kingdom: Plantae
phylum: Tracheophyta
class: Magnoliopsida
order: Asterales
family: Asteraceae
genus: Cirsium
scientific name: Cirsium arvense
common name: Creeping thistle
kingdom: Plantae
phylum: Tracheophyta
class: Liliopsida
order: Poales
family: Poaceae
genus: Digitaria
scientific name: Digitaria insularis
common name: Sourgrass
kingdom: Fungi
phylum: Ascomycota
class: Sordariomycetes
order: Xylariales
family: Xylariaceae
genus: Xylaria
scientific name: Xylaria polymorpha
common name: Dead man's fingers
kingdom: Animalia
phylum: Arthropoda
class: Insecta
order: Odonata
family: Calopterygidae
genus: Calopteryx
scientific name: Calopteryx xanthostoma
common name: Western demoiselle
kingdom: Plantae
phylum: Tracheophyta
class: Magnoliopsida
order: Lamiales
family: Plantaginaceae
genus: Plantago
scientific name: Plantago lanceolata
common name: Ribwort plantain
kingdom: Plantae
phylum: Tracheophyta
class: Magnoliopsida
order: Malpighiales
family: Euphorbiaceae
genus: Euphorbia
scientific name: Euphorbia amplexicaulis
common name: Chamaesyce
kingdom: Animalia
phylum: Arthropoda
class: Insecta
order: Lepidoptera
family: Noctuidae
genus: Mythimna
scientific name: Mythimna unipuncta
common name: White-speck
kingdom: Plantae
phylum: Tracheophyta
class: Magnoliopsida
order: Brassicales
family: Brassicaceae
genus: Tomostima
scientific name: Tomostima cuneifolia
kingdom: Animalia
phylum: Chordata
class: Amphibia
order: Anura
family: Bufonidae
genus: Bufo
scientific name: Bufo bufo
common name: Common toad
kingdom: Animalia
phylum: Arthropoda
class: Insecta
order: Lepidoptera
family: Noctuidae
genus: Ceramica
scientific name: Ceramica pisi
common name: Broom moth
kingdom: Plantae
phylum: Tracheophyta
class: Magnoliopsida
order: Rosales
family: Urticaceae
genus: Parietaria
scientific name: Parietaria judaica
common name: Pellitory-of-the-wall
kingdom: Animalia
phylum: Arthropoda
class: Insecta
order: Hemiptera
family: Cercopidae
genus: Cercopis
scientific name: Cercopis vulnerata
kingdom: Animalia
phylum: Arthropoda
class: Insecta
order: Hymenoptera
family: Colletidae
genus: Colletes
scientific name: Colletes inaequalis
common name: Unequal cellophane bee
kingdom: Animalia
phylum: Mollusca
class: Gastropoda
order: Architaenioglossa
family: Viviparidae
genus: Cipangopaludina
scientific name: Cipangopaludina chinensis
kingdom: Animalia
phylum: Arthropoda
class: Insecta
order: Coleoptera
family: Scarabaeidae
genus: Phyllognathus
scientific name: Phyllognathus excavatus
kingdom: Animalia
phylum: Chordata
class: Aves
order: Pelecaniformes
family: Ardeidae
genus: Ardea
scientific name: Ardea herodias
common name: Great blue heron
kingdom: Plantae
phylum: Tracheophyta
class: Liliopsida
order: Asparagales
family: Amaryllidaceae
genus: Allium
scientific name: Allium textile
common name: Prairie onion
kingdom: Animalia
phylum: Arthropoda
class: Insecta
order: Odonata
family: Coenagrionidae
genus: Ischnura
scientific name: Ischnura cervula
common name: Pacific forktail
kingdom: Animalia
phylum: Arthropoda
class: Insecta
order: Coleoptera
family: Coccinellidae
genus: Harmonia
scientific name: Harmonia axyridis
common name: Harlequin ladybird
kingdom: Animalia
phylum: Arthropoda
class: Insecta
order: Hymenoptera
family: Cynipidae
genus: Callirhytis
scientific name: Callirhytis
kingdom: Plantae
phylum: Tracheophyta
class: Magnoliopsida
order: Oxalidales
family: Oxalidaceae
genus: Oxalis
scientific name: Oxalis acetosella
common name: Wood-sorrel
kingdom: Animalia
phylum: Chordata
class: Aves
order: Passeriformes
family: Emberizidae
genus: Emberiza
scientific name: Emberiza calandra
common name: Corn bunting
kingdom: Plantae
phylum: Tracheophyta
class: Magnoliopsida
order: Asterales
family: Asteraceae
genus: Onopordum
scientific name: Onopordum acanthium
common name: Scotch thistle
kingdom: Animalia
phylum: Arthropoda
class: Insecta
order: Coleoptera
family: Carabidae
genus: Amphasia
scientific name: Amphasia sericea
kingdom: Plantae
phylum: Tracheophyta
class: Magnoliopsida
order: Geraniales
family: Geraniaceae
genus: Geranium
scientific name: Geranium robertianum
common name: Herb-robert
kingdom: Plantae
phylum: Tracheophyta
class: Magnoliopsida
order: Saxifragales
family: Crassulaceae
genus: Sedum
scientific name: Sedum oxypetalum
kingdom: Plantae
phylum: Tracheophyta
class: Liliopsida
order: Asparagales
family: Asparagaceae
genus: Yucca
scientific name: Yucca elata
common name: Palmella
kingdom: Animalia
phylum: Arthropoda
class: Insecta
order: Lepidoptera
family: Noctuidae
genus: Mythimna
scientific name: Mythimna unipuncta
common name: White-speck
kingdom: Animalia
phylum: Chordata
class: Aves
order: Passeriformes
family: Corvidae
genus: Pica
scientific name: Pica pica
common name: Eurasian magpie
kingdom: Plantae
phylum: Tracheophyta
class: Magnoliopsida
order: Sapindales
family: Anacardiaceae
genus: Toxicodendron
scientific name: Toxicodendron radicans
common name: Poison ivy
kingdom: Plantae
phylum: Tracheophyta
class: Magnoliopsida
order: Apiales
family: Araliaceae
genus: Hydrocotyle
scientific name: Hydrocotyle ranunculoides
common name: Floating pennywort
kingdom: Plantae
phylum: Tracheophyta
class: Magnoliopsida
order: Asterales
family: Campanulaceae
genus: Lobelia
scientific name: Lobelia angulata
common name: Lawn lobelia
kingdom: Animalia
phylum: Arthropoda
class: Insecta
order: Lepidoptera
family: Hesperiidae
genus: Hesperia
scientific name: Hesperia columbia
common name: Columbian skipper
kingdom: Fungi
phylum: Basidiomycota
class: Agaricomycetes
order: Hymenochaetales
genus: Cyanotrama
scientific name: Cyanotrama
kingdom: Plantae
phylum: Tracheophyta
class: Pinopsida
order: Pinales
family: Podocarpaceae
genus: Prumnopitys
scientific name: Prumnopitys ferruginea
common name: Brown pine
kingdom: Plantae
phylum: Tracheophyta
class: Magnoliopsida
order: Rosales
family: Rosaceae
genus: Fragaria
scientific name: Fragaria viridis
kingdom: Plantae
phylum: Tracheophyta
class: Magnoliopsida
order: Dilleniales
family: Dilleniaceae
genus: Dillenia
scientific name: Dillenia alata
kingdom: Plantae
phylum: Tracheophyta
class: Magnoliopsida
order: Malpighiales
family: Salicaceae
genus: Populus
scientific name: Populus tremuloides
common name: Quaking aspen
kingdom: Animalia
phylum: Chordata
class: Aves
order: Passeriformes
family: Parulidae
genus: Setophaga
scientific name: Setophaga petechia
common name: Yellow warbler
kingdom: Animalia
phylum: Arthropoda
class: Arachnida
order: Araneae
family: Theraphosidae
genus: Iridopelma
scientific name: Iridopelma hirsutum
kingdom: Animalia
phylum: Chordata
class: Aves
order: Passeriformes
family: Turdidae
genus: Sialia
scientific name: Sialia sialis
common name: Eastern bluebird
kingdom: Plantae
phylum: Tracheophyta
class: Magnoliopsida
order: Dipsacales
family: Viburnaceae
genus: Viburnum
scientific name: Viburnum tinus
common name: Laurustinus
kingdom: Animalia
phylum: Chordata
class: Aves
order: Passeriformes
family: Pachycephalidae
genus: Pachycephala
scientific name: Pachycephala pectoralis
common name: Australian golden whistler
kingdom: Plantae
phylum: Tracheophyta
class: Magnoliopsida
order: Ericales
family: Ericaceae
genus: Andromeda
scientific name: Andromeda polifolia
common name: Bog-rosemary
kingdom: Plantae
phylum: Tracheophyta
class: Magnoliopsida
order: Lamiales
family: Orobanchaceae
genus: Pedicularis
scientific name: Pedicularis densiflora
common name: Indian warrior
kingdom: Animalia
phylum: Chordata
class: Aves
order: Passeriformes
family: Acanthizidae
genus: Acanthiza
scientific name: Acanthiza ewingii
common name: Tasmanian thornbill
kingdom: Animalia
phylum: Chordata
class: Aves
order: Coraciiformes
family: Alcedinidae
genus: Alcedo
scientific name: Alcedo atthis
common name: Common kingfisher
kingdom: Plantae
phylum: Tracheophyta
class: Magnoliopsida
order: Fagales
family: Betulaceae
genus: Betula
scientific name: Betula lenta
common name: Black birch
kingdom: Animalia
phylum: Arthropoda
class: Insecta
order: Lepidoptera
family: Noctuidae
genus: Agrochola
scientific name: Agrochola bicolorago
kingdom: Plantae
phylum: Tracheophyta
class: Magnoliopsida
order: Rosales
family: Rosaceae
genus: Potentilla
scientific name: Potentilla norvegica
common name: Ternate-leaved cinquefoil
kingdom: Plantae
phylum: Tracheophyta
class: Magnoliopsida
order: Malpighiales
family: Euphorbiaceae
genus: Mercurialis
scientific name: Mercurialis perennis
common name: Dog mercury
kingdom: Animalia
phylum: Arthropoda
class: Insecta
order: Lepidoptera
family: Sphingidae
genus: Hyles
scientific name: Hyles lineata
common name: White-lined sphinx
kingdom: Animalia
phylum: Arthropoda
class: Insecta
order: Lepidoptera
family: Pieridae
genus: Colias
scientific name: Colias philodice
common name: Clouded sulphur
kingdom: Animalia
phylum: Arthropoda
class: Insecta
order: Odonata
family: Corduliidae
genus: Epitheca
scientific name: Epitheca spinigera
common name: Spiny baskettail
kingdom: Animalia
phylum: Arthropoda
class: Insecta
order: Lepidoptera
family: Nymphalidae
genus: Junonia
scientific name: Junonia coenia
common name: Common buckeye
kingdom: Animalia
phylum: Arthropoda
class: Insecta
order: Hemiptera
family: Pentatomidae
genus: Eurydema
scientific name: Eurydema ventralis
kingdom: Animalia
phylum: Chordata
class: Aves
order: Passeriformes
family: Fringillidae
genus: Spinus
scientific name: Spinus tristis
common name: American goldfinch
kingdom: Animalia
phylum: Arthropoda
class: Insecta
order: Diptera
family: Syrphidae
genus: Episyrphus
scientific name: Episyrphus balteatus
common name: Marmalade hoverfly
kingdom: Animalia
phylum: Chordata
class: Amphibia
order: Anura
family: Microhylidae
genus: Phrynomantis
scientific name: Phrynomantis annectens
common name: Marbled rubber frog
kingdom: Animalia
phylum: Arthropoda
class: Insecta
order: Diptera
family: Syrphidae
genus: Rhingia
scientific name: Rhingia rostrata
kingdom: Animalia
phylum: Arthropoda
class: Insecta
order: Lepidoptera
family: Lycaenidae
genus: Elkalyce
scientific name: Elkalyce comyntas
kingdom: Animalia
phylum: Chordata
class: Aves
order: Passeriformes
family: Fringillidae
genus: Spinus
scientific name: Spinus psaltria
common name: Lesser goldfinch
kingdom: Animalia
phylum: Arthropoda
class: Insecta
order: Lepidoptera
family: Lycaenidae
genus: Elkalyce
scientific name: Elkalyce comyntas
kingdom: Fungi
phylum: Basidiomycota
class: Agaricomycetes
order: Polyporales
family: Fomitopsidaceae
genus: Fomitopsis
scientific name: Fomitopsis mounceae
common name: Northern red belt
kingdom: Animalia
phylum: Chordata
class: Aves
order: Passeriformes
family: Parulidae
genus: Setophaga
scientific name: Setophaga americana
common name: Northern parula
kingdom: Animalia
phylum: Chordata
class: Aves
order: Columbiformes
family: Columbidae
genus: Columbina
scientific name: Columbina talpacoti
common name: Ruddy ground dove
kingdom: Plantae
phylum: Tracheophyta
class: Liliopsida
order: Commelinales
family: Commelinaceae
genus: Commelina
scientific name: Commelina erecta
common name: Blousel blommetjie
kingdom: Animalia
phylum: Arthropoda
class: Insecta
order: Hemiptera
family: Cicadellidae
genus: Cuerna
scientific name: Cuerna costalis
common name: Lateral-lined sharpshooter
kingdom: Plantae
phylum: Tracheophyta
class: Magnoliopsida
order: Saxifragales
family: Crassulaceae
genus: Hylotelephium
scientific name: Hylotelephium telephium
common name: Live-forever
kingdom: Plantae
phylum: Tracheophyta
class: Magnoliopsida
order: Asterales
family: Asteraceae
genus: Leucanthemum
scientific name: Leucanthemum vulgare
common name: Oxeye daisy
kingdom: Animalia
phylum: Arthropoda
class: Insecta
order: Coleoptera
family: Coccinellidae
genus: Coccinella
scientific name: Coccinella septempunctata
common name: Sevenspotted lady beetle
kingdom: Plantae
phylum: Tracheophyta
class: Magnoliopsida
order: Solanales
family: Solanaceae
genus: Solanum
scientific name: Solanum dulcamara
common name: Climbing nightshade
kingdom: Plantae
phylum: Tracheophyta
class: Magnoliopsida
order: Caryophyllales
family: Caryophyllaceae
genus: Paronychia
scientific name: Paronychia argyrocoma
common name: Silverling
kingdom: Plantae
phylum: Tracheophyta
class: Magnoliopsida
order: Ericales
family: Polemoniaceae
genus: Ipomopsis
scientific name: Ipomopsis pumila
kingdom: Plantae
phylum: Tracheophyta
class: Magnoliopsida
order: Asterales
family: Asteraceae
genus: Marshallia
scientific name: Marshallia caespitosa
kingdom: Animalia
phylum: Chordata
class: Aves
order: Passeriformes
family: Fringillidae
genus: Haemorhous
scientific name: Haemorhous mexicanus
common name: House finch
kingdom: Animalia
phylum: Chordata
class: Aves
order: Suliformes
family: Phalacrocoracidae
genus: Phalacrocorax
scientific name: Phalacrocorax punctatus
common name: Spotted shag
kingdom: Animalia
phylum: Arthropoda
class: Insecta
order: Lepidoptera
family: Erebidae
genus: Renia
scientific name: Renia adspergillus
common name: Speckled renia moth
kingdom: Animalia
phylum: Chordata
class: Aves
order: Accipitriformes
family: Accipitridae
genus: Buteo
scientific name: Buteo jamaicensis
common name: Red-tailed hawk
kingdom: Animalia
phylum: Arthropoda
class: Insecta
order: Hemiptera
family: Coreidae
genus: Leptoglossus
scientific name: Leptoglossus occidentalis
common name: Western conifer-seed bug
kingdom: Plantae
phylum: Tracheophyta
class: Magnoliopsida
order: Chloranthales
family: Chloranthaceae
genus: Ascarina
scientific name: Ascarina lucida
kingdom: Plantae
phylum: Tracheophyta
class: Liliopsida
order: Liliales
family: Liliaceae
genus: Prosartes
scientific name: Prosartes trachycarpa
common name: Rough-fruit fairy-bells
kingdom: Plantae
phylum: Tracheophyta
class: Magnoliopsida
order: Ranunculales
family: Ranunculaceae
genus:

==============================

Please copy the items word for word, from their first line through the line containing "scientific name: Calopteryx xanthostoma", with both of those lines included.

=== RESPONSE FOR THIS EXERCISE ===
kingdom: Plantae
phylum: Tracheophyta
class: Magnoliopsida
order: Asterales
family: Asteraceae
genus: Cirsium
scientific name: Cirsium arvense
common name: Creeping thistle
kingdom: Plantae
phylum: Tracheophyta
class: Liliopsida
order: Poales
family: Poaceae
genus: Digitaria
scientific name: Digitaria insularis
common name: Sourgrass
kingdom: Fungi
phylum: Ascomycota
class: Sordariomycetes
order: Xylariales
family: Xylariaceae
genus: Xylaria
scientific name: Xylaria polymorpha
common name: Dead man's fingers
kingdom: Animalia
phylum: Arthropoda
class: Insecta
order: Odonata
family: Calopterygidae
genus: Calopteryx
scientific name: Calopteryx xanthostoma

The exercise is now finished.